Sem supervisão, plataformas descentralizadas podem ser usadas para práticas como wash trading e manipulação de preços sem que haja mecanismo formal de investigação.
A ausência de KYC permite que usuários de países sob sanções dos EUA — como Irã, Rússia e Coreia do Norte — acessem a plataforma livremente, segundo as alegações dos lobistas.
CME e ICE argumentam que competir com plataformas que não seguem as mesmas regras cria uma assimetria injusta no mercado de derivativos cripto.
Uma eventual regulação americana da Hyperliquid poderia servir de modelo para outros países e remodelar o padrão de compliance para DEXs em todo o mundo.
O que é a Hyperliquid e por que ela importa
Lançada em 2023, a Hyperliquid rapidamente se tornou uma das DEXs de maior volume diário do setor, chegando a registrar bilhões de dólares em contratos negociados. A plataforma funciona sobre sua própria blockchain de camada 1, o que lhe garante velocidade e taxas baixas — fatores que atraem traders profissionais e institucionais.

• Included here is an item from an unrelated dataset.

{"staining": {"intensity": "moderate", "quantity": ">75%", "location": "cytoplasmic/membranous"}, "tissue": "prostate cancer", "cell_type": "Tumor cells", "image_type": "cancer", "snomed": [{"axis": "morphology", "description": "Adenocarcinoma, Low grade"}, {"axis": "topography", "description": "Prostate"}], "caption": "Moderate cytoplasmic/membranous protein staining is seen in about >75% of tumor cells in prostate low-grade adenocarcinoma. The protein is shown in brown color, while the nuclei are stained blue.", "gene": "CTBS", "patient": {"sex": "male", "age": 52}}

Diferente de exchanges centralizadas como Binance ou Coinbase, a Hyperliquid não tem sede física clara nem um quadro de executivos identificados publicamente, o que dificulta a aplicação de regras nacionais. Essa característica é ao mesmo tempo um ponto forte para defensores da descentralização e um ponto de preocupação para reguladores.
O que diz a Crypto Briefing
Segundo a Crypto Briefing, o lobby de CME e ICE representa uma das primeiras movimentações formais de grandes players do mercado tradicional para pressionar diretamente o Congresso americano contra uma plataforma DeFi específica. O veículo aponta que, se bem-sucedida, a iniciativa pode criar um precedente regulatório inédito para exchanges descentralizadas em todo o mundo.
O debate ainda está em estágio inicial em Washington, e não há projetos de lei específicos sobre a Hyperliquid em tramitação. No entanto, o tema deve ganhar força ao longo de 2025, à medida que o Congresso americano avança nas discussões sobre a regulação do mercado de criptoativos de forma mais ampla.
📌 Nota editorial
Para iniciantes no mundo cripto: uma exchange descentralizada (DEX) é uma plataforma de negociação que funciona por meio de contratos inteligentes, sem uma empresa central controlando as operações. Isso garante mais autonomia ao usuário, mas também menos proteções formais em caso de problemas.